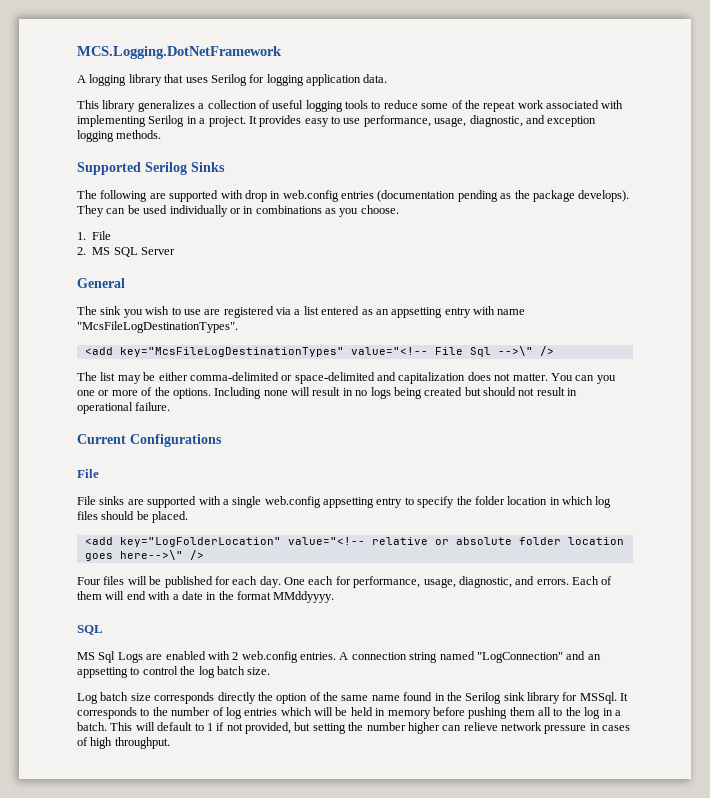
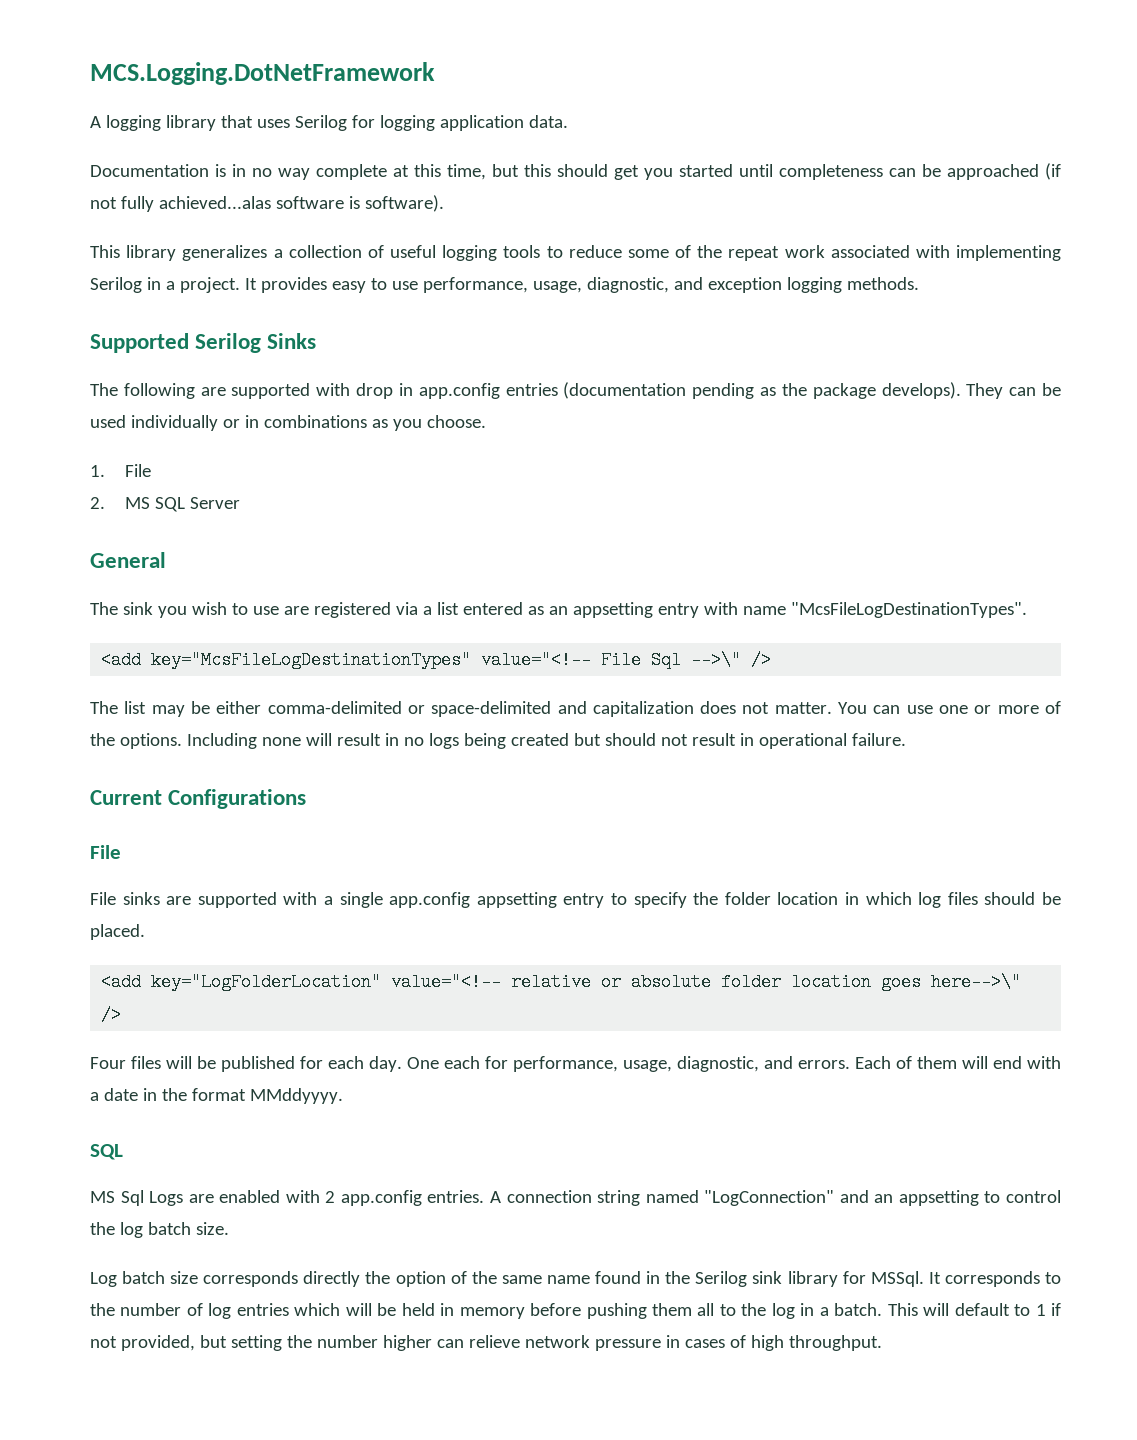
(388, 78) none -> [90,163,1061,180] [90,195,444,212] // Documentation is in no way complete at this time, but this should get you started until completeness can be approached (if not fully achieved...alas software is software).
[282,190,339,202] web.config -> [418,383,500,399] app.config
[596,375,616,384] you -> [906,705,933,714] use
[264,496,321,508] web.config -> [389,892,471,908] app.config
[241,651,298,663] web.config -> [340,1190,422,1206] app.config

**PROBLEM DETAILS**
Keep only the lines from the line with "[596,375,616,384] you ->" to the end of the records above, and repeat them exactly.

**TASK OUTPUT**
[596,375,616,384] you -> [906,705,933,714] use
[264,496,321,508] web.config -> [389,892,471,908] app.config
[241,651,298,663] web.config -> [340,1190,422,1206] app.config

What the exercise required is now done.